きむらくん「この商品、私の一押しでして、なぜかというと扱いもしやすいんです。画面の真下にある同じ商品の蓋を持ち上げて、開けてみてください。」
蓋を開けると、白い受け皿になっています。ボタンを押したり、蓋を開けてみたり、スタッフが実演するのではなくお客さまに実際に使ってもらうことで、実演販売になっているのですね。自分の手で操作することで、ボタンの押しやすさや本体の軽さなども体感できます。
きむらくん「この受け皿に水を入れて、その水を一日一回取り換えるだけで清潔に使えます。」
編集部員「毎日掃除しなくてもいいんですか?」
きむらくん「はい、朝に水を入れたら夜に捨てるだけで大丈夫ですよ。なぜかというと、SIAAマークというのが付いていて……」
今度は画面に、SIAAマークの説明が表示されました。口頭だけでは説明しづらい内容も、効果的に説明画像や写真を使うことで、わかりやすく聞くことができます。
その後も、同シリーズの他製品との違いや、お勧めの色など根掘り葉掘り聞いた編集部員。

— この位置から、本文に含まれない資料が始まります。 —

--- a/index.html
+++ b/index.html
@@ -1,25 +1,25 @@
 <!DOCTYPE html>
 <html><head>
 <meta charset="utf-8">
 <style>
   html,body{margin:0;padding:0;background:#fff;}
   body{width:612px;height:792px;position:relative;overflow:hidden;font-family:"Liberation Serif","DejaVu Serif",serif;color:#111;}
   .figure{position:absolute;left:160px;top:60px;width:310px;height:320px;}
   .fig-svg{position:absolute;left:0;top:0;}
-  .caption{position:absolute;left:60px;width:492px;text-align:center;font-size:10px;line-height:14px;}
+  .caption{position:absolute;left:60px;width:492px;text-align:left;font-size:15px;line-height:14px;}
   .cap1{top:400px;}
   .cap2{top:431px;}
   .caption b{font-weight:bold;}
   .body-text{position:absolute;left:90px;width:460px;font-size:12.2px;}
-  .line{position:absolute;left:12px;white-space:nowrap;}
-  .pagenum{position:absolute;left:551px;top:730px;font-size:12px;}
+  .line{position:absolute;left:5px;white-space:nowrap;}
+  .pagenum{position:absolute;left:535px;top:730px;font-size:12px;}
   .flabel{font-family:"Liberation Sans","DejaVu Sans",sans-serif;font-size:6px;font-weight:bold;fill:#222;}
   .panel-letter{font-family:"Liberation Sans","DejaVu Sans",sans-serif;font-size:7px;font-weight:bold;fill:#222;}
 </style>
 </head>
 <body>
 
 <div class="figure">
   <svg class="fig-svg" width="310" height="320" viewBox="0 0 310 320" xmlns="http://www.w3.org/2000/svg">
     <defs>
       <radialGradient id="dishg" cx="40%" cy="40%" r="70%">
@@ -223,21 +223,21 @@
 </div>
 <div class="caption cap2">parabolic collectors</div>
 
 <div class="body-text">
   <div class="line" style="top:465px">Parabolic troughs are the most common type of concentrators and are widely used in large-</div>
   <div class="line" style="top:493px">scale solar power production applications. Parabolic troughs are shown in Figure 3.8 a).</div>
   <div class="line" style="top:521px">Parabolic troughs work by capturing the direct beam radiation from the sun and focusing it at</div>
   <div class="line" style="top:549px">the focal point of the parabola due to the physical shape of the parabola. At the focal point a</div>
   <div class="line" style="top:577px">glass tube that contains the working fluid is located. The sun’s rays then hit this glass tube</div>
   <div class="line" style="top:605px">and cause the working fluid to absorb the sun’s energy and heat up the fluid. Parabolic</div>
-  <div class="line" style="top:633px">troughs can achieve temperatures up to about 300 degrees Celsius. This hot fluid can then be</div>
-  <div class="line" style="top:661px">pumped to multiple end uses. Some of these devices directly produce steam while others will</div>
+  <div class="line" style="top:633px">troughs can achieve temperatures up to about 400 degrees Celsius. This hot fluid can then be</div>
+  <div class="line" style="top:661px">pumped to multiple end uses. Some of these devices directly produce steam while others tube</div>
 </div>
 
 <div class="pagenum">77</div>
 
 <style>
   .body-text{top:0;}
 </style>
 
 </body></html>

だいぶこの加湿器に気持ちが傾きつつも、もう少し他の商品も見てみたい気もします。
きむらくん「東急ハンズは他にもいろいろとプレゼントになるものがありますから、ぜひご覧になってください!それでは、失礼いたします。」
編集部員「はい、ありがとうございました!」
きむらくんの接客終了後には、画面にプロモーション動画が流れ、ここでも一押しの加湿器情報を確認することができました。きむらくんともう一度話したい場合は、ボタンをタッチして呼び出すことも可能です。

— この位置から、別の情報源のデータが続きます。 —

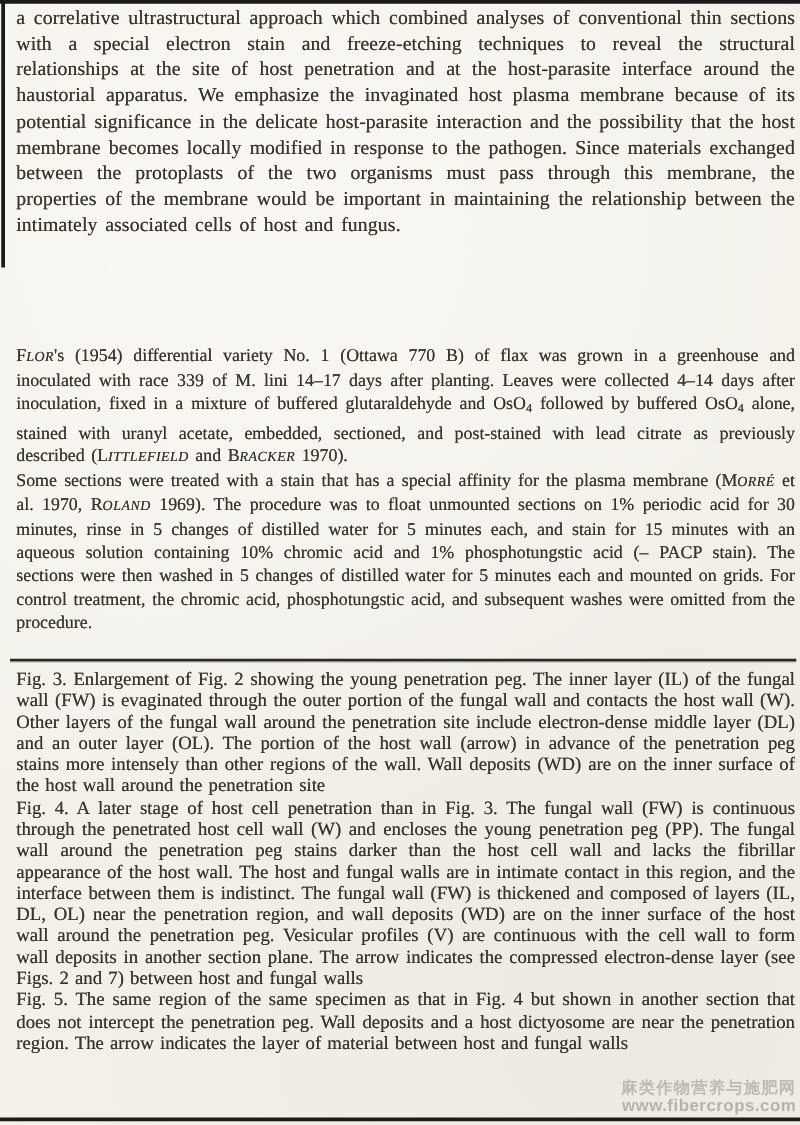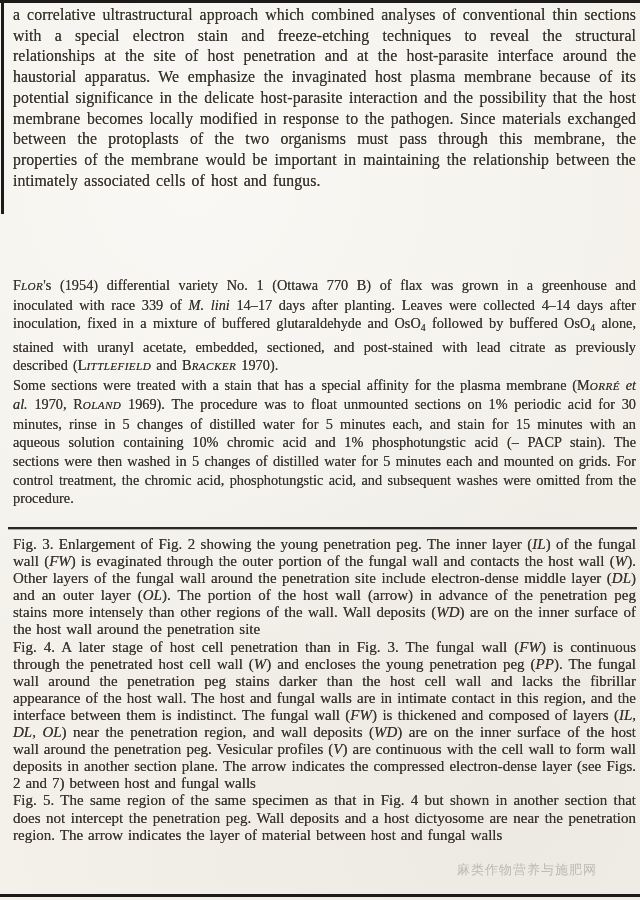--- a/index.html
+++ b/index.html
@@ -24,28 +24,29 @@
     position:absolute;left:13px;width:623px;
     text-align:justify;
     text-shadow:0 0 .5px rgba(57,52,44,.85);
   }
   #intro{top:5px;font-size:15.8px;line-height:20.7px;word-spacing:2px;letter-spacing:.1px;}
   #heading{top:244px;font-size:18.5px;font-weight:bold;word-spacing:5px;letter-spacing:.4px;color:#2e2a23;}
   #mm{top:276px;font-size:14.3px;line-height:18.6px;word-spacing:1.6px;}
   #mm p{margin:0;}
   #captions{top:536px;font-size:15px;line-height:17.1px;word-spacing:1.2px;}
   #captions p{margin:0;}
-  .s-i{font-style:italic;}
+  .s-i{}
   .s-sc{font-size:.78em;letter-spacing:.4px;font-style:italic;}
   .s-sub{font-size:.68em;vertical-align:-.28em;}
   #watermark{
     position:absolute;right:3px;top:862px;width:220px;
-    text-align:center;line-height:15px;
+    text-align:right;line-height:15px;
     font-family:"Liberation Sans","DejaVu Sans",sans-serif;
     pointer-events:none;
+    font-weight:bold;
   }
   #wm-cn{font-size:13px;color:rgba(148,146,140,.55);letter-spacing:1px;white-space:nowrap;}
   #wm-url{font-size:13.5px;color:#b6b3ac;letter-spacing:.4px;}
 </style>
 </head>
 <body>
 
 <div id="page">
 
   <div id="rule-top" class="rule"></div>
@@ -62,17 +63,18 @@
   <div id="rule-mid" class="rule"></div>
 
   <div id="captions" class="txt">
     <p><span>Fig. 3. Enlargement of Fig. 2 showing the young penetration peg. The inner layer (</span><span class="s-i">IL</span><span>) of the fungal wall (</span><span class="s-i">FW</span><span>) is evaginated through the outer portion of the fungal wall and contacts the host wall (</span><span class="s-i">W</span><span>). Other layers of the fungal wall around the penetration site include electron-dense middle layer (</span><span class="s-i">DL</span><span>) and an outer layer (</span><span class="s-i">OL</span><span>). The portion of the host wall (arrow) in advance of the penetration peg stains more intensely than other regions of the wall. Wall deposits (</span><span class="s-i">WD</span><span>) are on the inner surface of the host wall around the penetration site</span></p>
     <p><span>Fig. 4. A later stage of host cell penetration than in Fig. 3. The fungal wall (</span><span class="s-i">FW</span><span>) is continuous through the penetrated host cell wall (</span><span class="s-i">W</span><span>) and encloses the young penetration peg (</span><span class="s-i">PP</span><span>). The fungal wall around the penetration peg stains darker than the host cell wall and lacks the fibrillar appearance of the host wall. The host and fungal walls are in intimate contact in this region, and the interface between them is indistinct. The fungal wall (</span><span class="s-i">FW</span><span>) is thickened and composed of layers (</span><span class="s-i">IL, DL, OL</span><span>) near the penetration region, and wall deposits (</span><span class="s-i">WD</span><span>) are on the inner surface of the host wall around the penetration peg. Vesicular profiles (</span><span class="s-i">V</span><span>) are continuous with the cell wall to form wall deposits in another section plane. The arrow indicates the compressed electron-dense layer (see Figs. 2 and 7) between host and fungal walls</span></p>
     <p><span>Fig. 5. The same region of the same specimen as that in Fig. 4 but shown in another section that does not intercept the penetration peg. Wall deposits and a host dictyosome are near the penetration region. The arrow indicates the layer of material between host and fungal walls</span></p>
   </div>
 
   <div id="watermark">
     <div id="wm-cn">麻类作物营养与施肥网</div>
+    <div id="wm-url">www.fibercrops.com</div>
   </div>
 
   <div id="rule-bottom" class="rule"></div>
 
 </div>
 
 </body></html>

対面の実演販売だと、話を聞いたからには買わないといけないのでは?と余計なプレッシャーを感じがちですが、アバターを通しての実演では気負わずに買い物できるように感じました。とはいえ、接客のプロであるヒントショー・スタッフが“中の人”を務めるきむらくんのトークにすっかり魅了された編集部員。もともとまったく買う予定のなかった自分向けの加湿器にも手を伸ばしそうになったのでした。
今後も楽しみ!リアルとデジタルを融合するデジタル店舗の実現へ
今回の実証実験は2020年12月15日に終了しましたが、前編・後編2つの記事を通して、アバター遠隔接客が幅広い接客シーンで活用できることを疑似体験いただけたのではないでしょうか。
今後、東急ハンズさまとNTTデータは、この実証実験で得られた結果を活用し、さらなる接客コミュニケーションの変革・普及を推し進める予定です。活用店舗や接客シーンの拡大はもちろん、eコマースサイトにおける自宅での接客なども視野に入れていますので、ぜひ今後の展開にご期待ください。また、NTTデータとしては、決済ソリューション「CAFIS®」との連携を始めとしたさらなるサービス拡充も検討しています。このデジマイズムでもたびたび紹介しているレジ無しデジタル店舗「Catch&Go™」と同様に、店舗運営全体のリアルとデジタルをシームレスに融合する、デジタル店舗の実現をめざしていきます。